That's great! Welcome to the field of whole genome sequencing analysis!
Assuming that you have human WGS data and you would like to perform variant calling, here are the commands to follow:
1- Quality Control:
fastp -i in.R1.fq.gz -I in.R2.fq.gz -o out.R1.fq.gz -O out.R2.fq.gz
2- Alignment to Reference Genome:
bwa mem reference_genome.fa out.R1.fq.gz -O out.R2.fq.gz > aligned_reads.sam
3- Convert SAM to BAM, Sort, and Index:
samtools view -S -b aligned_reads.sam > aligned_reads.bam
samtools sort aligned_reads.bam -o sorted_reads.bam
samtools index sorted_reads.bam
4- Variant Calling:
gatk HaplotypeCaller -R reference_genome.fa -I sorted_reads.bam -O raw_variants.vcf
These are the main steps, but you could add some parameters or use other tools for better/faster results. Below are some helpful materials:
GATK Best Practices Workflows
After completing all these steps, you need to validate your pipeline using a reference sample and the GIAB dataset. Then, you can automate your pipeline with a simple bash script or use a more reproducible system like Snakemake.

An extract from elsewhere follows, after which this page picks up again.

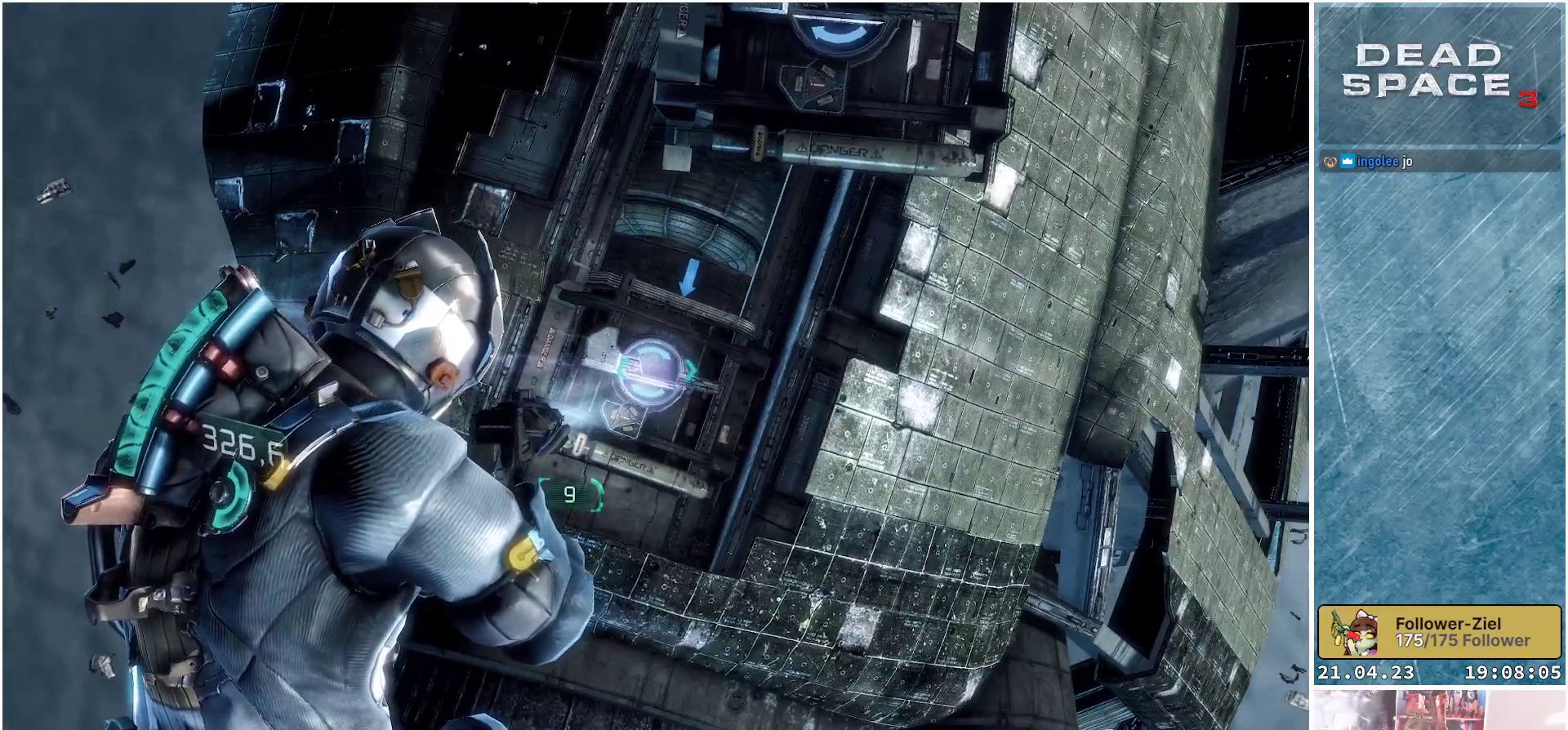
{"buttons": [], "left_stick": "center", "right_stick": "center", "events": [[217, "L2", "up"]]}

Glad to hear that you are trying to analyze data on your own. Data analysis is part art but a lot of it can be "running commands" as you said. Important thing here is to understand why you are running those commands, what exactly they are doing and to become knowledgeable so you can make scientific inferences about the output you get. Just because a program ran does not automatically mean that it is going to produce valid results.
You said you have WGS data but what kind of experiment is this? What are you trying to accomplish?